Adam büyük kentlerde oturuyor. Başka bir kentteki otel için rezervasyon yaptırıyor ve yaptırdığı rezervasyon çıktısını alıp kenara koyduktan sonra o rezervasyonu doğal olarak iptal ediyor. Elde etmiş olduğu sahte rezervasyon çıktısıyla o büyük kentte sokak sokak, ilçe ilçe geziniyor. Sanki büyük bir iş yapmış gibi.

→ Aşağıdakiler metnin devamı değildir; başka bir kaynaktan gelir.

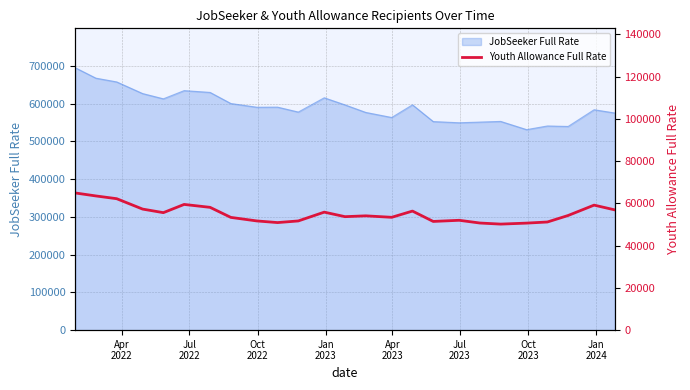

What is the lowest value of the JobSeeker Full Rate series?

531395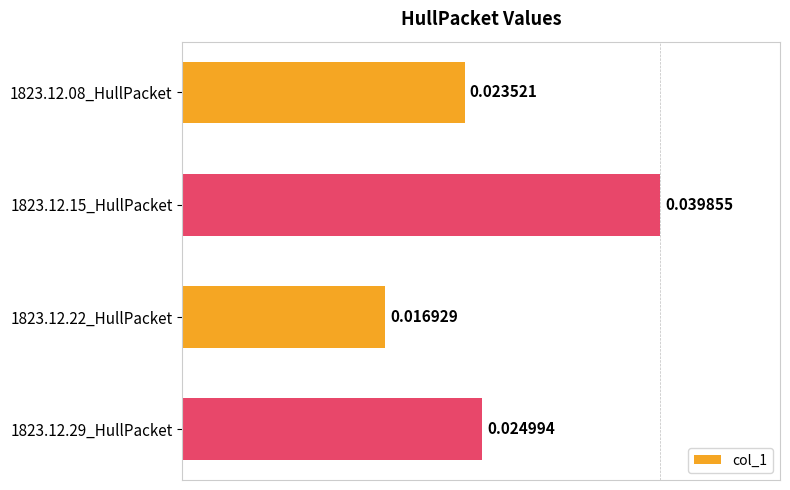

Between 1823.12.29_HullPacket and 1823.12.08_HullPacket, which is larger?

1823.12.29_HullPacket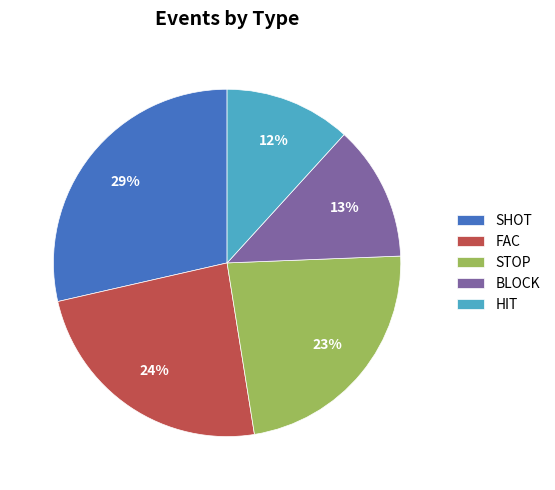

Is there a majority slice in this chart?

No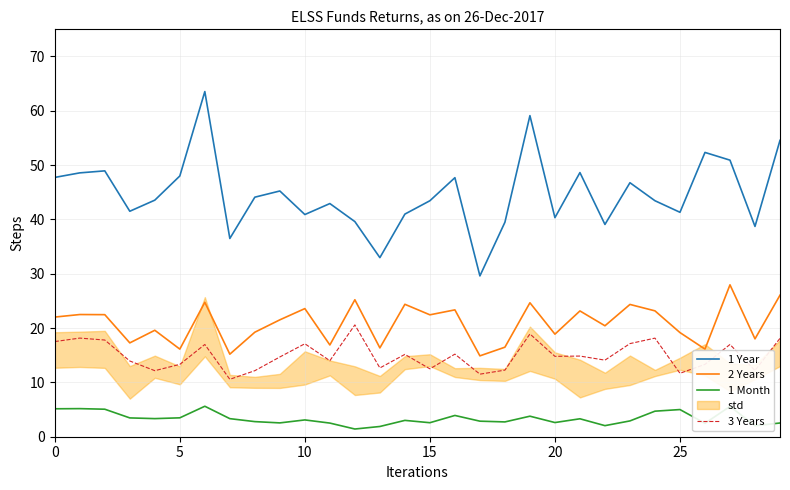

What is the sum of the 1 Month values at 0 and 27?

10.7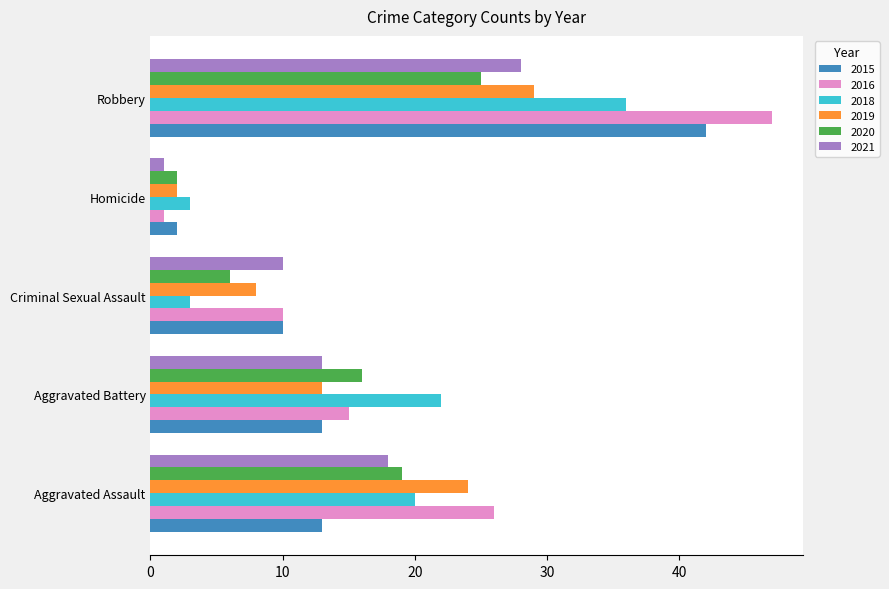

List the labels in order of 2020 value, largest first.

Robbery, Aggravated Assault, Aggravated Battery, Criminal Sexual Assault, Homicide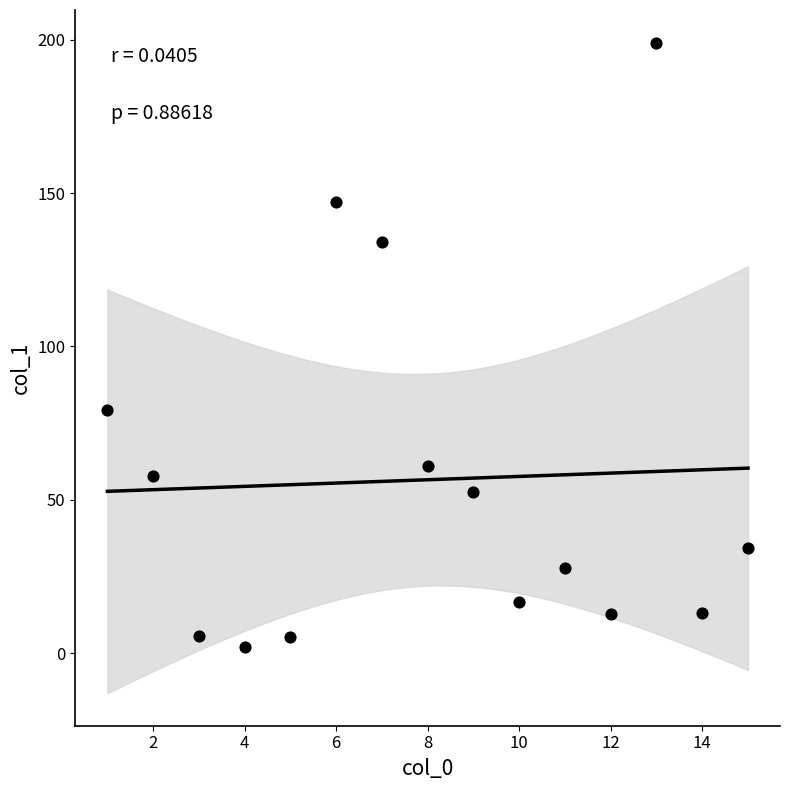

What Y value in the scatter plot is closest to 100?

79.1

Bu konunun aslında öncelikle kendisine, daha sonra ailesine ve ardından da ekonomiye zarar verdiğini düşünemiyor olacak ki, bunu gururla yakınlarına da anlatabiliyor. Bu arada rezervasyonu gören otel gerçek müşterisine oda satamazken, bir anda iptallerin ardı ardına gelmesi ise şok etkisi yaratmıyor değil hani.
Her seferinde yasaları ve bizim için yapılmış uygulamaları delmek ve kanunsuzluğa göre hareket etmeye çalışmak ciddi anlamda bizim ülkece bir büyük sorunumuz gibi görünüyor. EĞİTİM ŞART denilirken işte bunların hepsini kapsıyor.
Hazır Ramazan ayı ile uygulanan bazı kısıtlamalar varken bunu fırsata çevirelim ne dersiniz. Hafta sonu sokağa çıkma yasağı var. ‘Çaktırmadan’ havanın güzelliği karşısında piknik fırsatı kollayıp polisten köşe bucak kaçarak bir yerlere gitmek yerine azıcık sabredip evimizde kalsak nasıl olur. Bence çok güzel olur. Sağlıklı günler dilerim.